Church leaders want urgent financial support from the Government to protect church buildings.
It's after a new report has highlighted the UK's increasing reliance on mainly-volunteer led services including food banks, mental health counselling and youth groups based in churches, chapels and meeting houses.
The House of Good report from the National Churches Trust found UK churches provide £12.4 billion worth of essential social and economic support to local communities during the 12 months up until May 2020. That's roughly equal to the total NHS spending in England on mental health in 2018.
The report says church buildings are effectively running a 'National Help Service'.
Chief Executive of the National Churches Trust, Claire Walker said: "During the COVID-19 pandemic, church buildings were placed in the same category as gyms and cinemas and forced to lock down. But for the most vulnerable in our society, the support church buildings offer is not a recreational choice - it's an essential need - and lockdown served to highlight the increasing reliance of people on this support. These buildings have become our National Help Service.
The report states that most churches that provided community support during the Covid-19 pandemic are under threat because support for essential maintenance and repair from the Government and other funding bodies are drying up.
Walker added: "This is a National Help Service that we risk losing and may never be able to replace if these buildings do not get the financial support they need. Each year, we receive thousands of requests for help from churches desperately in need of repairing the roof, or installing kitchen facilities and toilets, but we are only able to fund a quarter of these. For this reason, we are urgently calling on local and national government and the National Lottery Heritage Fund to recognise the continuing need for their support."

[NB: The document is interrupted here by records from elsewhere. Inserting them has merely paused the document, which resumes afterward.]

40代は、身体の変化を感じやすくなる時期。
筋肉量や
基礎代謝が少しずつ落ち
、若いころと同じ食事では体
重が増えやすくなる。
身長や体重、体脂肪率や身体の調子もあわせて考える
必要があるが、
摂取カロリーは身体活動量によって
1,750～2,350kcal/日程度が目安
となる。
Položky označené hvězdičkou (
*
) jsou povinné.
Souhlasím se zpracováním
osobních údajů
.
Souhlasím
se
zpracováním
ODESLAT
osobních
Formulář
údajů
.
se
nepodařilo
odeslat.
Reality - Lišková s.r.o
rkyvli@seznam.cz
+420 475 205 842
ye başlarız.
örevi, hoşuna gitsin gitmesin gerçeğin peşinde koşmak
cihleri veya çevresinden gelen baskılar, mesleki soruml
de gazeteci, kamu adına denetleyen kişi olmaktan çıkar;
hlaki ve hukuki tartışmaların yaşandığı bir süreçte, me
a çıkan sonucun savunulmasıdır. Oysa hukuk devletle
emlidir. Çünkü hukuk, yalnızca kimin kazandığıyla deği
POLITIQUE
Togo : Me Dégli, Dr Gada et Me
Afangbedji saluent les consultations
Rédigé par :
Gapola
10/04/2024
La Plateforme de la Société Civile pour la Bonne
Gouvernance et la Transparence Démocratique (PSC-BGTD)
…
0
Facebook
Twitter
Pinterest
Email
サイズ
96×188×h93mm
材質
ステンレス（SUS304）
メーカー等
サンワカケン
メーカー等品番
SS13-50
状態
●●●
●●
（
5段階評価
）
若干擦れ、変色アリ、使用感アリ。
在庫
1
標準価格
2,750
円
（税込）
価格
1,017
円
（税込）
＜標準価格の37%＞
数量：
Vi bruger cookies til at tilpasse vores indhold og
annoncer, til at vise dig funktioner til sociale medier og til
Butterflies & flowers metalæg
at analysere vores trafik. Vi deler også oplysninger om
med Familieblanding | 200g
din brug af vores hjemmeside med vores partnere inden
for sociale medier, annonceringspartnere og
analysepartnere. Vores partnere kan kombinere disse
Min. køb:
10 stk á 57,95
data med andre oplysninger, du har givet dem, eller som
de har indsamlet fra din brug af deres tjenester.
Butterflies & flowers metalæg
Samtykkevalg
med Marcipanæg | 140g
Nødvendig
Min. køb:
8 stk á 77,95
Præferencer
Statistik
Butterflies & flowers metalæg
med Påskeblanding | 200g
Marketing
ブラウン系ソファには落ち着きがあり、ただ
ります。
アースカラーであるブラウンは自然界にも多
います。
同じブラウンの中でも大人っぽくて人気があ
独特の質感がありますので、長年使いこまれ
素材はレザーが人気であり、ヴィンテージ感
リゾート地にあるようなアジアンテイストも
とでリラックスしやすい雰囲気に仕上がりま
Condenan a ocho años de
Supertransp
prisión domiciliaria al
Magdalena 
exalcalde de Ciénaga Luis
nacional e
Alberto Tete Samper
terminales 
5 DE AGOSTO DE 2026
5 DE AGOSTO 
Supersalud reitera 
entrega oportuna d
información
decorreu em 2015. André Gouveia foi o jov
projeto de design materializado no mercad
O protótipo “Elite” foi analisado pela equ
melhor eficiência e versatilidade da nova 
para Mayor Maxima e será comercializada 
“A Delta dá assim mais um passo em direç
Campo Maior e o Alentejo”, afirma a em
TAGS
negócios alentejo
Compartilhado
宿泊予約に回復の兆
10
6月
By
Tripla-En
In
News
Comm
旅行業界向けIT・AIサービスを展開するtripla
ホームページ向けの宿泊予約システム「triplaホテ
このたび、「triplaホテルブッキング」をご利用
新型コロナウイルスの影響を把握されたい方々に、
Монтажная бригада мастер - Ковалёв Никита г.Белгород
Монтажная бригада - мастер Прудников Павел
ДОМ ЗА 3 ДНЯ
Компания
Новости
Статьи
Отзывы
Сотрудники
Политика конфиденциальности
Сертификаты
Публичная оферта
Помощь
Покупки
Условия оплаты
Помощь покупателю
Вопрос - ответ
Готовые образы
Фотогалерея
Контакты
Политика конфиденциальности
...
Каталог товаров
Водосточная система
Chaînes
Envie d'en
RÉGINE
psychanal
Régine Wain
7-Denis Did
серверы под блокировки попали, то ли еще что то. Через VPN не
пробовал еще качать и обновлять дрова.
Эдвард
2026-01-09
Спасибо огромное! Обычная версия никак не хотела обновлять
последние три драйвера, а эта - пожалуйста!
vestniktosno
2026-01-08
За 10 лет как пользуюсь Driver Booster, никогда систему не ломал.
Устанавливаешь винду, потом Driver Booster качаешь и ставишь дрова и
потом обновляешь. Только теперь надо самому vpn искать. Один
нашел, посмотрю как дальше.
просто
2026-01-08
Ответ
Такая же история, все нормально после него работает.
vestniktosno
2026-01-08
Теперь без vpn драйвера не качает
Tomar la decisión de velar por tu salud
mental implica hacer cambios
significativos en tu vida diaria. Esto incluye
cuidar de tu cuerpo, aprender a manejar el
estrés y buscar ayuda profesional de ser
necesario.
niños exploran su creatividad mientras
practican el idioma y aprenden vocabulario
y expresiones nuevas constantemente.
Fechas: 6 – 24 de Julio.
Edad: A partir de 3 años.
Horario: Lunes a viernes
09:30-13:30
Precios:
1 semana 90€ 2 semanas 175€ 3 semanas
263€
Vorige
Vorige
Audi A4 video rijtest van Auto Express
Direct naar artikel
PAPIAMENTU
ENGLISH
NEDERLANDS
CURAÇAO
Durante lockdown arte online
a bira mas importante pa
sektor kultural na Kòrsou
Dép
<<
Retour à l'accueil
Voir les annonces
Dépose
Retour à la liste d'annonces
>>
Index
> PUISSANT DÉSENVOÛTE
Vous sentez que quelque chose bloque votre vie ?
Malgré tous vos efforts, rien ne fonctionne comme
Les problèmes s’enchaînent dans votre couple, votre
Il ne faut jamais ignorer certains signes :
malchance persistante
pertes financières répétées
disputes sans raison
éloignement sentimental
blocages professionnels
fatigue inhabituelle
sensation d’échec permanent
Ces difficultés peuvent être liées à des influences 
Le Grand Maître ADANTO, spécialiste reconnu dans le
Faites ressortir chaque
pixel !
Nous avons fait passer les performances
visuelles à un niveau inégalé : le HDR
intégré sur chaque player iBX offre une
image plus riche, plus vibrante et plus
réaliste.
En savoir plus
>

The report features case studies from churches in Bradford, London, Hull and Tamworth.
Fr Michael White, who leads Sacred Heart Church, Tamworth said: "We're really very much aware that everything we do is done almost entirely by volunteers, so we've got over 200 volunteers from our church running all the services.
"Some of them maybe just do the Winter Night Shelter or the Summer Scheme, but that's the life blood of our outreach work and it's worth if you added the hours up, just purely add the hours up and multiply them by £10 an hour or £15 an hour, you're talking about tens of thousands of hours and probably £250,000 a year's worth of work. It's invaluable isn't it?"
Between 2004 and 2018, forty percent of closures of Church of England churches were in the most deprived ten per cent of parishes in England.
Meanwhile, a recent Church Buildings Council report found that churches in the most deprived parishes in the country are far more likely to struggle than those in less deprived areas and even more likely to close.
Most Rev Justin Welby, Archbishop of Canterbury and Most Rev Stephen Cottrell, Archbishop of York, Joint Presidents of the National Churches Trust added: "During lockdown, churches around the country continued to use their buildings for the benefit of society as people suffered the fallout of the pandemic. The value that church buildings provide in offering a space where all are welcomed and loved might be priceless, but looking after them has a very large cost. This report makes the argument for why it is appropriate for church-based community services to be funded by national government."